## start PASSAGE GIVEN
Meanwhile, when the signal intensity information is "0", the
marking processing portion 12 moves immediately to the process in
Step ST27.
[0081] The marking processing portion 12, in Step ST27, divides the
score with the number of elapsed time intervals with the singing
voice marking portion 114, and sets the marking result (marking
information). The marking processing portion 12, in Step ST29,
determines whether the singing is finished. The marking processing
portion 12, for example, determines the finish of singing when the
user performs a finishing operation from an operation portion not
shown in the drawings, or when the accompaniment audio finishes.
When the singing is not finished, the marking processing portion 12
returns to the process in Step ST22, and moves to the process
setting the next time interval to the target time interval.
Meanwhile, when the singing is finished, the marking processing
portion 12 immediately finishes the marking process in Step
ST30.
[0082] In the marking process in the flowchart in FIG. 11, all of
the time intervals become the time interval of the marking target;
however, for example, a time interval of an intermission period or
a time interval in which no singing voice is input, or the like,
may be configured so as to be excluded from the time interval of
the marking target.
[0083] The operation of the marking processing portion 12 shown in
FIG. 2 will be described. The music acoustic signal is analyzed
with the pitch feature amount analyzer 111, and the pitch feature
amount of the music acoustic signal (musical composition audio) for
each predetermined time interval, for example, the signal intensity
information of each time period is calculated. A user begins
singing, and a pitch feature amount of the singing voice signal for
each predetermined time interval, for example, time period
information is calculated from the singing voice signal by the
pitch detector 113. The marking information is calculated and
output by the singing voice marking portion 114 by comparison of
the pitch feature amount of the music acoustic signal obtained by
the pitch feature amount analyzer 111 and the pitch feature amount
of the singing voice signal obtained by the pitch detector 113.
## end PASSAGE GIVEN
AIM:
Translate the sentence "The marking processing portion 12, in Step ST29, determines whether the singing is finished." from the singing voice marking passage above into Spanish.
## start RECORDS
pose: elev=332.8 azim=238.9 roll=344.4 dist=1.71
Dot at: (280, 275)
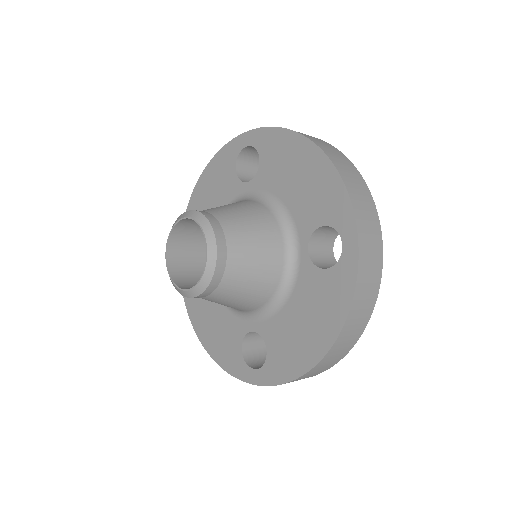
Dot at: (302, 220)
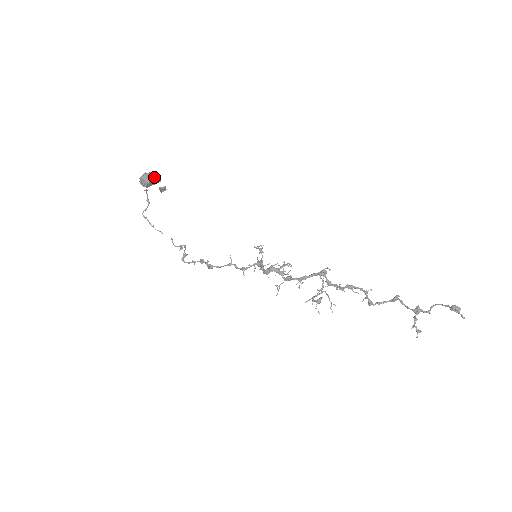
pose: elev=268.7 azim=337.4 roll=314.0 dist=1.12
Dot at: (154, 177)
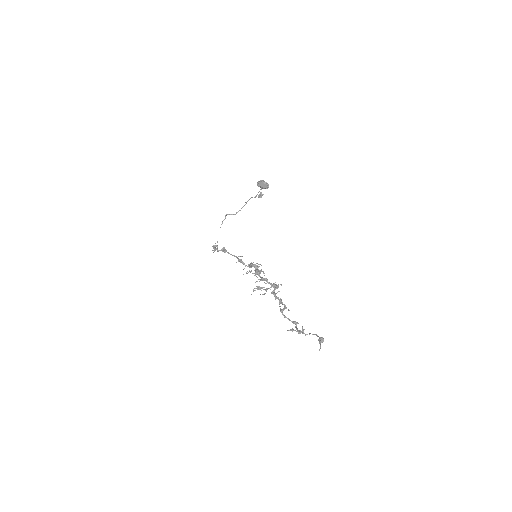
Dot at: (267, 183)
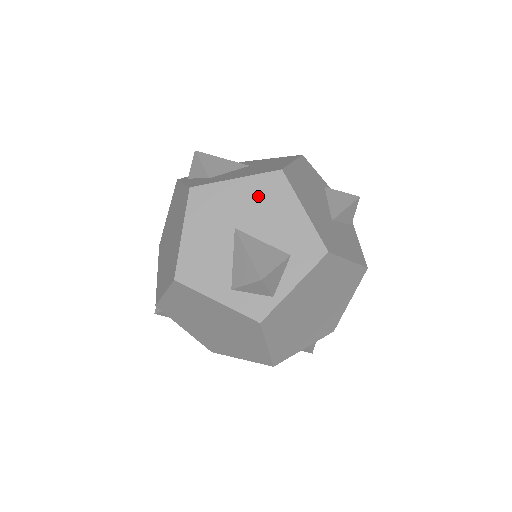
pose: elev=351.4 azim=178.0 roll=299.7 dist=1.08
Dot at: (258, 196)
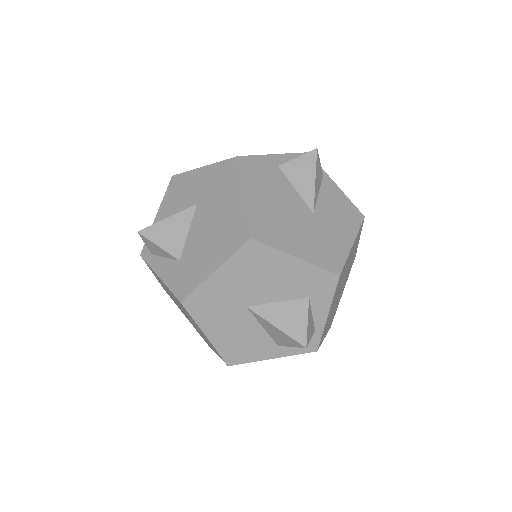
Dot at: (246, 273)
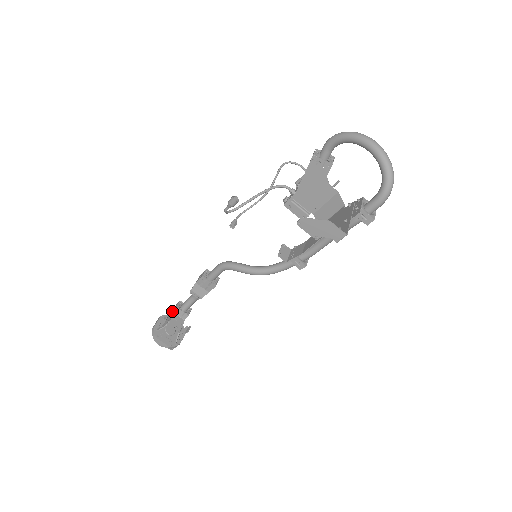
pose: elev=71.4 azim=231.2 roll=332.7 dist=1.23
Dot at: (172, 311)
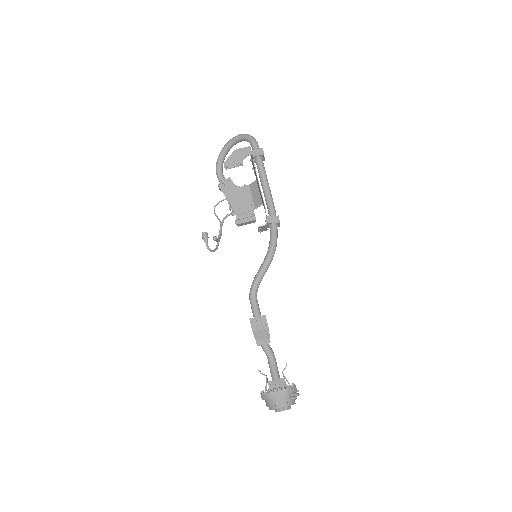
Dot at: occluded
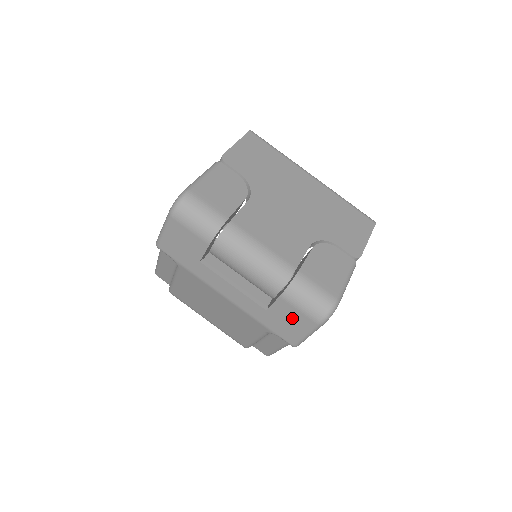
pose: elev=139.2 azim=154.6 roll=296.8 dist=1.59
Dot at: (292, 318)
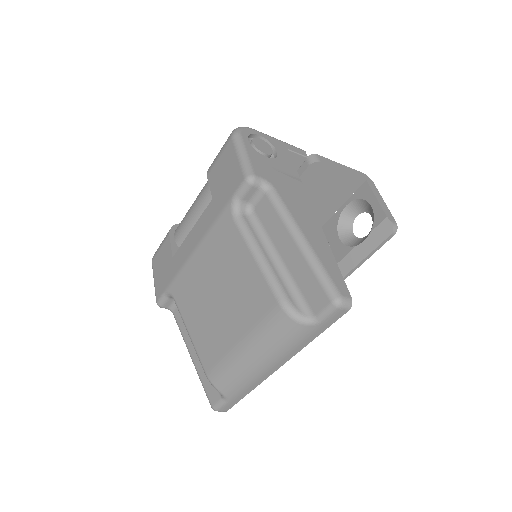
Dot at: (223, 168)
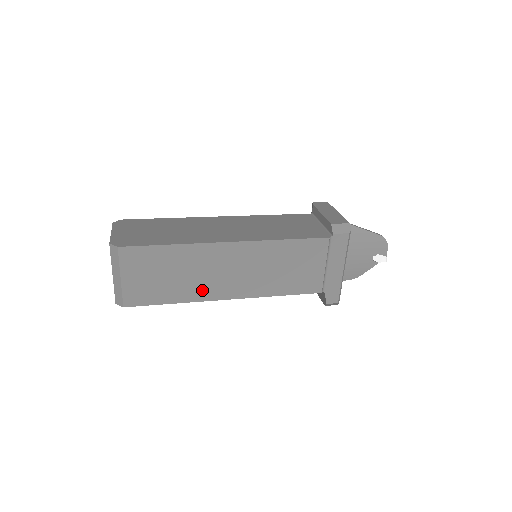
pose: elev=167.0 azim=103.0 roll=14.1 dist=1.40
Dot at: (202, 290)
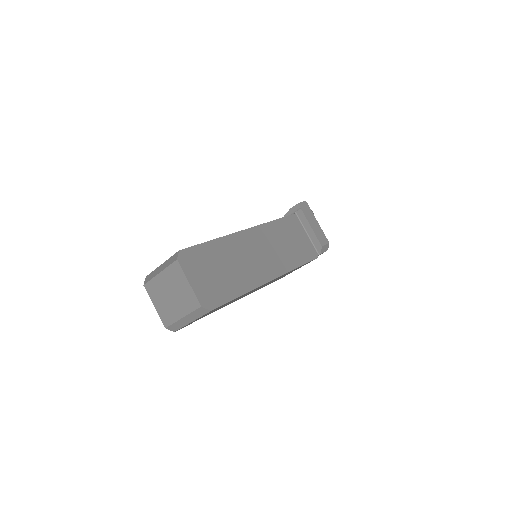
Dot at: (230, 303)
## end RECORDS
CORRECT ANSWER:
La porción de procesamiento de calificación 12, en el paso ST29, determina si el canto ha finalizado.